The effect of sampling of continuous signals by the neural system is explored in Chapter §14. While sampling has been invoked several times in hearing models, the consequences of discretization have not been fully considered before. The significance of nonuniform sampling is discussed with respect to the modulation transfer functions, which are thought to degrade (lose modulation bandwidth) upon repeated resampling that occurs downstream, within the auditory pathways. The tradeoff between nonuniform sampling noise and aliasing from undersampling, as is known to take place on the retina, is hypothesized in the context of hearing. A psychoacoustic experiment that is interpreted as demonstrating the existence of auditory sampling is presented in Appendix §E, with emphasis on the effects of aliasing.

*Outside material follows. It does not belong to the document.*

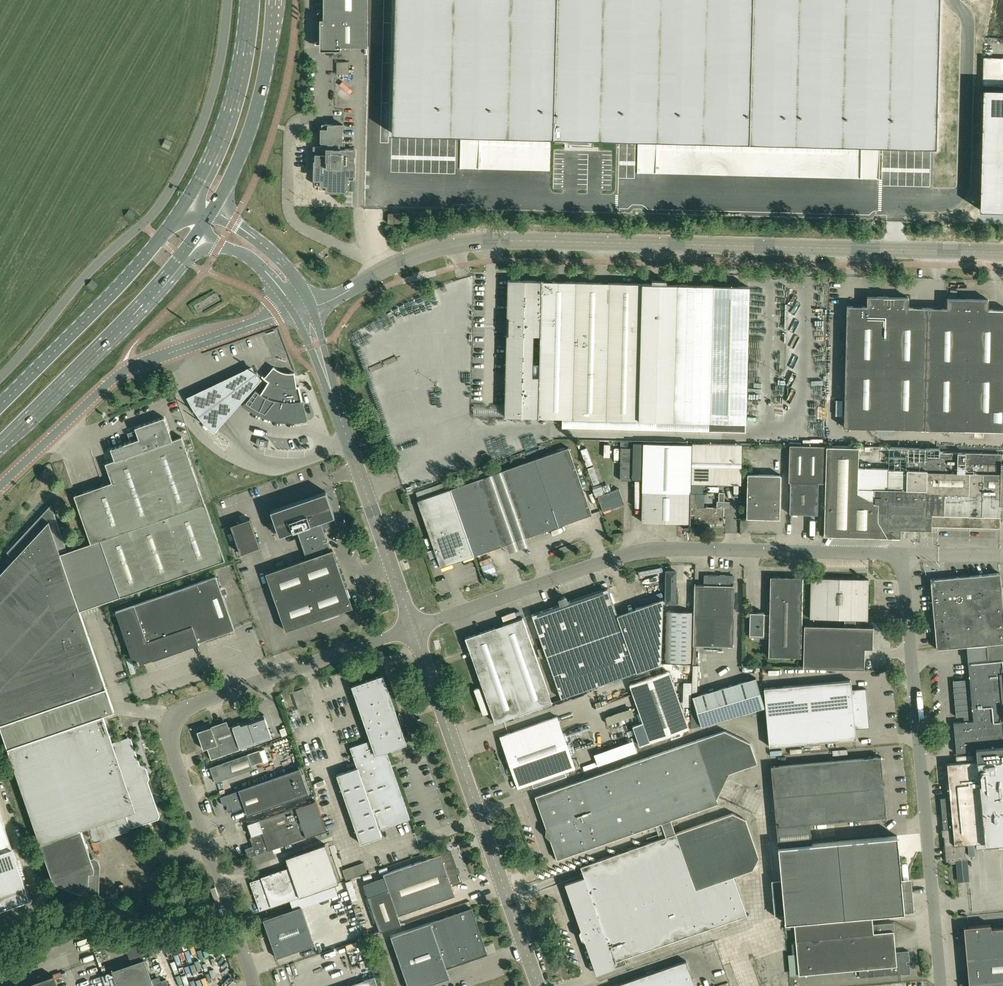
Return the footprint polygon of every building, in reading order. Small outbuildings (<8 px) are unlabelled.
[(323,18),(320,18),(320,24),(320,50),(335,50),(340,50),(341,46),(368,46),(368,0),(323,0),(323,18)] [(392,133),(935,147),(939,0),(395,0),(392,133)] [(1001,86),(1002,86),(1002,58),(983,57),(983,85),(1001,86)] [(979,209),(1002,210),(1002,89),(981,89),(979,209)] [(336,124),(328,124),(322,124),(321,154),(315,154),(314,184),(326,185),(326,191),(332,191),(338,191),(348,191),(348,179),(354,179),(355,148),(343,148),(343,124),(336,124)] [(165,138),(161,146),(168,150),(172,143),(165,138)] [(129,209),(124,215),(130,220),(135,214),(129,209)] [(92,279),(87,286),(93,291),(98,284),(92,279)] [(507,333),(505,406),(486,406),(473,405),(456,357),(377,385),(404,462),(452,445),(458,462),(558,427),(562,427),(592,428),(711,431),(747,432),(747,397),(750,286),(714,285),(677,284),(677,282),(669,281),(669,284),(666,284),(667,280),(652,280),(652,283),(595,282),(508,280),(507,320),(507,333)] [(844,427),(884,428),(888,297),(867,297),(867,306),(847,306),(844,427)] [(908,297),(888,297),(884,428),(925,428),(926,308),(908,307),(908,297)] [(925,428),(965,429),(967,298),(948,298),(947,308),(926,308),(925,428)] [(967,298),(965,429),(1002,430),(1002,309),(988,309),(988,299),(967,298)] [(197,416),(214,430),(261,375),(255,366),(252,362),(187,394),(191,406),(197,416)] [(261,395),(254,408),(256,410),(259,411),(261,412),(264,414),(268,415),(270,416),(273,416),(278,417),(281,418),(284,418),(287,418),(291,418),(297,418),(295,400),(297,401),(299,401),(302,401),(299,386),(297,386),(296,385),(295,376),(294,372),(293,373),(291,373),(289,373),(287,373),(285,372),(283,372),(282,371),(280,371),(278,370),(277,369),(275,368),(274,367),(264,377),(262,375),(262,376),(269,382),(262,393),(261,395)] [(244,401),(254,408),(261,395),(262,393),(255,388),(244,401)] [(295,400),(297,418),(306,416),(302,401),(299,401),(297,401),(295,400)] [(91,544),(101,540),(120,597),(212,565),(225,561),(205,504),(182,437),(173,440),(165,417),(135,428),(137,432),(130,434),(132,438),(135,437),(136,440),(111,449),(115,460),(106,464),(112,482),(74,495),(91,543),(91,544)] [(249,447),(255,449),(260,439),(255,436),(249,447)] [(632,480),(633,441),(621,441),(620,480),(632,480)] [(643,441),(642,491),(641,521),(690,523),(690,515),(691,492),(692,443),(692,442),(643,441)] [(692,461),(691,492),(696,492),(703,492),(703,483),(741,484),(742,444),(732,444),(692,443),(692,461)] [(818,514),(819,482),(824,482),(825,446),(789,445),(789,481),(791,482),(790,514),(818,514)] [(1000,508),(1000,505),(1002,505),(1002,463),(1001,463),(1002,454),(958,452),(949,452),(939,452),(939,451),(925,450),(925,456),(914,456),(914,461),(907,461),(906,469),(888,469),(888,468),(859,467),(858,467),(858,450),(869,450),(869,446),(858,446),(858,447),(826,447),(826,497),(824,535),(883,537),(888,537),(900,537),(900,536),(900,532),(904,532),(904,529),(931,530),(932,526),(936,526),(1000,528),(1000,508)] [(568,447),(502,471),(525,538),(592,514),(568,447)] [(780,519),(781,475),(747,474),(747,518),(780,519)] [(484,477),(450,489),(474,555),(507,544),(484,477)] [(595,497),(598,497),(603,511),(624,504),(619,488),(605,493),(603,491),(601,484),(593,487),(593,488),(593,489),(595,497)] [(440,567),(474,555),(450,489),(417,500),(440,567)] [(353,607),(336,559),(333,549),(331,550),(323,528),(328,526),(325,519),(334,516),(326,491),(270,511),(278,535),(295,529),(306,559),(265,573),(286,630),(353,607)] [(695,502),(696,492),(691,492),(690,515),(695,515),(695,523),(723,524),(723,520),(724,520),(724,518),(723,518),(723,507),(729,507),(729,501),(724,501),(724,492),(719,492),(719,501),(718,501),(717,507),(697,506),(697,502),(695,502)] [(0,574),(0,686),(78,606),(80,611),(104,603),(120,597),(101,540),(91,544),(91,543),(60,554),(59,551),(66,549),(51,505),(7,552),(14,559),(0,574)] [(250,518),(231,525),(241,553),(260,547),(250,518)] [(666,570),(665,603),(678,604),(678,591),(676,591),(677,570),(666,570)] [(930,579),(931,587),(937,647),(937,648),(937,649),(967,646),(1002,643),(1002,607),(1000,573),(930,579)] [(716,644),(718,575),(704,575),(704,584),(694,584),(694,615),(693,644),(716,644)] [(734,575),(718,575),(716,644),(733,644),(734,585),(734,575)] [(235,629),(233,623),(223,595),(229,593),(227,586),(220,588),(216,576),(116,611),(132,657),(135,665),(199,643),(198,641),(235,629)] [(764,633),(764,638),(770,638),(769,657),(802,657),(803,577),(771,576),(770,614),(764,614),(764,633)] [(869,579),(817,578),(811,577),(810,618),(844,619),(844,626),(804,625),(803,667),(864,669),(865,648),(873,648),(873,647),(873,633),(873,626),(855,626),(855,619),(868,619),(869,579)] [(561,699),(637,672),(662,663),(665,598),(618,614),(609,587),(606,588),(568,601),(566,596),(558,599),(560,604),(532,614),(543,646),(546,656),(561,699)] [(80,611),(78,606),(0,686),(0,724),(39,710),(106,687),(80,611)] [(764,638),(764,633),(764,614),(764,612),(750,612),(750,634),(750,638),(764,638)] [(666,615),(665,663),(690,663),(691,615),(666,615)] [(552,702),(549,693),(523,617),(466,637),(492,713),(495,722),(552,702)] [(941,797),(946,860),(949,860),(950,861),(956,861),(956,860),(966,859),(965,843),(976,842),(977,849),(983,848),(983,841),(985,841),(985,843),(998,842),(999,849),(1002,849),(1002,643),(967,646),(973,721),(954,723),(957,753),(977,751),(978,760),(973,761),(967,761),(957,762),(948,763),(951,796),(941,797)] [(541,657),(546,656),(543,646),(537,648),(541,657)] [(669,671),(629,685),(642,723),(632,726),(639,745),(648,742),(689,728),(669,671)] [(399,713),(397,715),(383,674),(351,685),(371,740),(350,747),(357,767),(337,774),(360,843),(382,836),(380,829),(410,819),(386,751),(407,743),(400,722),(403,723),(403,722),(404,721),(403,720),(403,718),(403,717),(402,716),(402,715),(401,714),(400,713),(399,712),(399,713)] [(757,678),(694,696),(702,725),(766,707),(757,678)] [(766,717),(868,708),(866,688),(852,690),(851,680),(764,688),(766,707),(766,717)] [(965,680),(952,681),(955,718),(968,717),(965,680)] [(142,780),(138,767),(139,765),(130,739),(128,739),(118,742),(118,743),(113,745),(103,716),(114,712),(106,687),(39,710),(0,724),(0,725),(8,748),(55,880),(81,891),(84,891),(90,891),(90,890),(85,890),(85,881),(90,881),(90,871),(95,871),(95,866),(92,856),(81,827),(127,811),(131,823),(133,824),(158,815),(146,781),(144,780),(142,780)] [(293,691),(299,710),(309,706),(303,688),(293,691)] [(692,697),(691,728),(702,725),(694,696),(692,697)] [(868,708),(766,717),(769,746),(856,738),(855,729),(869,727),(868,708)] [(211,759),(213,758),(272,738),(264,714),(213,732),(211,726),(197,731),(203,749),(207,748),(211,759)] [(556,716),(502,736),(500,736),(518,788),(520,787),(532,783),(533,788),(567,776),(565,771),(574,768),(556,716)] [(696,740),(535,796),(546,828),(546,832),(548,837),(551,840),(558,859),(639,831),(655,825),(671,819),(718,803),(717,798),(730,772),(758,762),(751,741),(725,729),(696,740)] [(259,749),(210,767),(215,782),(253,769),(251,765),(264,761),(259,749)] [(776,826),(778,846),(813,843),(812,823),(886,816),(881,756),(771,766),(776,826)] [(223,805),(226,804),(227,804),(228,808),(230,809),(232,808),(233,811),(245,807),(248,815),(309,794),(300,768),(239,789),(239,790),(220,797),(223,805)] [(248,823),(252,835),(254,842),(252,842),(253,846),(245,848),(248,857),(326,830),(316,800),(297,806),(248,823)] [(585,877),(567,883),(582,928),(587,940),(598,973),(627,963),(625,957),(747,914),(733,876),(753,869),(759,857),(746,819),(733,812),(675,832),(671,819),(655,825),(657,830),(658,834),(660,838),(647,842),(581,866),(585,877)] [(30,899),(25,886),(12,848),(0,815),(0,910),(30,899)] [(897,835),(813,843),(778,846),(785,923),(794,922),(871,915),(904,912),(897,835)] [(261,878),(252,881),(250,882),(260,910),(262,910),(290,900),(299,896),(334,884),(340,882),(326,843),(285,857),(288,866),(260,876),(261,878)] [(384,874),(384,875),(389,889),(368,897),(380,932),(402,924),(398,915),(455,895),(452,885),(462,882),(459,874),(458,874),(450,851),(441,854),(384,874)] [(367,871),(363,862),(342,869),(346,879),(367,871)] [(358,899),(351,880),(345,882),(352,901),(358,899)] [(276,958),(278,957),(314,945),(301,906),(263,919),(276,958)] [(484,946),(471,908),(431,922),(391,936),(408,985),(424,985),(450,977),(446,968),(481,956),(478,948),(484,946)] [(796,940),(796,943),(799,975),(859,969),(860,977),(901,974),(910,973),(909,963),(906,963),(906,961),(909,960),(908,950),(895,952),(893,932),(894,932),(893,923),(872,924),(871,915),(794,922),(796,940)] [(1002,954),(1002,927),(991,928),(990,924),(964,927),(965,945),(978,944),(979,956),(1002,954)] [(112,970),(118,985),(168,985),(166,979),(158,981),(153,983),(151,977),(144,959),(142,953),(137,939),(136,934),(121,934),(131,963),(112,970)] [(979,956),(981,967),(967,969),(969,983),(1002,980),(1002,954),(979,956)] [(611,985),(696,985),(687,960),(611,985)] [(53,975),(32,982),(22,985),(57,985),(53,975)] [(347,985),(377,985),(374,976),(366,979),(347,985)]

Chapter §15 explores in greater depth the idea of an auditory image based on all the previous findings and the principle of space-time duality. The concepts of sharpness, blur, focus, defocus, and depth of field are discussed, and a simple computation of the system temporal acuity is presented, based on its impulse response or the modulation frequency discrimination. A formal presentation of polychromatic images is made and pitch is discussed as a special case in auditory imaging that manifests in different ways. A subset of image aberrations from optics that can be relevant to hearing are discussed with speculations about the most significant auditory aberrations in humans. Ideas from masking theory are extrapolated to examine how supra-threshold stimuli sound in the presence of other sounds. Furthermore, nonsimultaneous masking is analogized to the auditory depth of field that applies temporally and is exaggerated by the signal processing of the auditory system. Most of the imaging effects considered are well-known auditory phenomena that are reinterpreted in light of the concepts of temporal imaging. Seven rules of thumb for auditory imaging are proposed that epitomize some of the analyses in the chapter.

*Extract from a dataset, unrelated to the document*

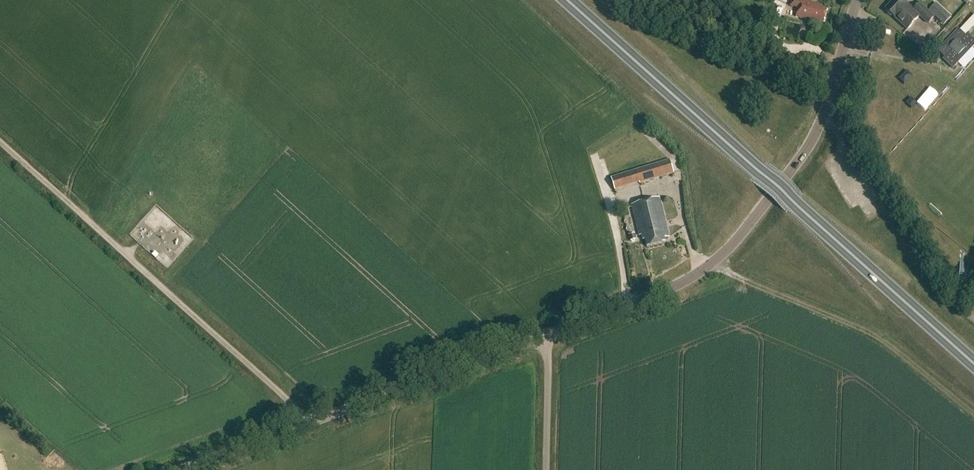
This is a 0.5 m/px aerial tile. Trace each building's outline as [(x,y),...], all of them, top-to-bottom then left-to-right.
[(799,8),(796,17),(823,24),(827,10),(821,8),(822,6),(810,3),(811,2),(803,0),(792,0),(791,5),(799,8)] [(907,30),(920,16),(928,24),(934,17),(919,4),(914,10),(903,0),(894,0),(885,9),(907,30)] [(944,24),(951,16),(936,3),(929,11),(944,24)] [(943,59),(953,69),(973,46),(973,40),(967,33),(966,35),(965,35),(973,26),(973,17),(961,31),(958,29),(938,51),(945,57),(943,59)] [(640,184),(674,173),(670,160),(611,178),(615,190),(639,182),(640,184)] [(632,206),(639,236),(641,236),(642,241),(644,241),(646,248),(665,244),(664,239),(669,237),(660,199),(632,206)] [(171,265),(177,259),(166,249),(160,255),(171,265)]
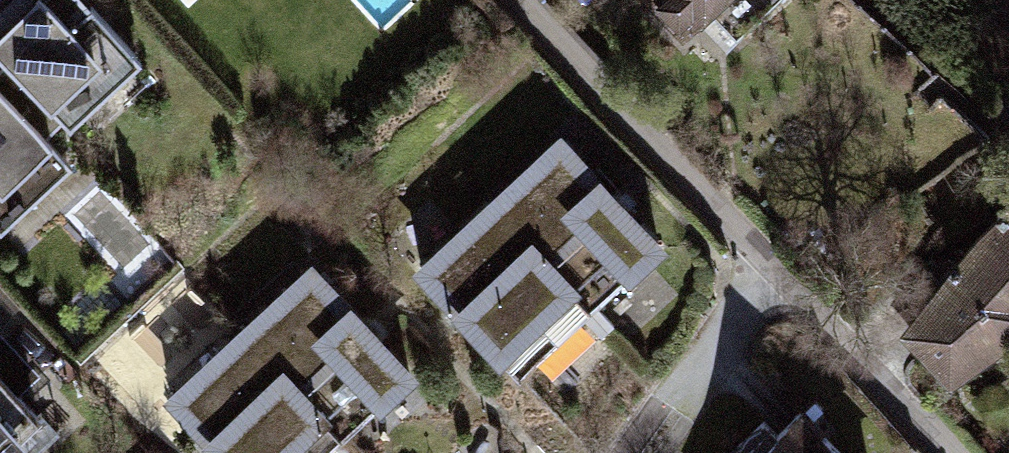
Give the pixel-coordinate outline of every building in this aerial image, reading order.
[(70,0),(0,0),(0,236),(3,239),(72,174),(48,148),(133,67),(70,0)] [(187,8),(196,0),(179,0),(187,8)] [(697,90),(790,0),(609,0),(697,90)] [(556,134),(410,276),(507,375),(588,296),(559,266),(586,239),(633,288),(671,252),(556,134)] [(907,327),(953,382),(1008,342),(1008,204),(907,327)] [(320,269),(164,401),(208,452),(347,452),(423,389),(320,269)] [(46,440),(0,390),(0,452),(31,452),(46,440)] [(808,414),(770,452),(848,452),(808,414)]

Chapter §16 takes these ideas a step further and hypothesizes what an auditory accommodation function that is roughly analogous to accommodation in vision could be like. Different mechanisms are proposed for parameters that can be shifted within the system. The operation of the olivocochlear efferent bundle appears to be key in accommodating the PLL gain and/or the time-lens curvature. The plausibility of other mechanisms of accommodation is discussed. The coherence of the stimulus is a recurrent key parameter in the analysis that the system is hypothesized to react to. The idea that the system may be combining coherent and incoherent imaging products in different amounts is considered and complements the earlier discussion made in the context of coherent and noncoherent communication detection in Chapter §9.

Chapter §17 brings together the ideas of auditory imaging and coherence and sets to find out if they can be used to shed light on known hearing impairments. Evidence for dispersive shifts in hearing-impaired individuals is examined and their effects are considered. Additionally, the possibility of aberration and accommodation impairments is explored, also with analogy to eye disorders. Out of the different impairments considered, accommodation disorders and excessive higher-order aberrations appear to have the highest likelihood to be detrimental, but more conclusive relations to known hearing disorders cannot be made before the entire temporal imaging theory is elucidated and more relevant data become available.

The treatise closes in Chapter §18, where a functional model of the hearing system is presented that encompasses all of its standard parts, as well as the imaging components and the PLL, which are roughly mapped to the different auditory organs. The chapter concludes with a general discussion that highlights open questions, limitations, weaknesses, and merits of the ideas presented in this treatise. It also highlights several topics that can benefit from future experimentation. Finally, certain novel ideas and issues that appear in this work are mentioned, which may find interest outside of hearing research alone.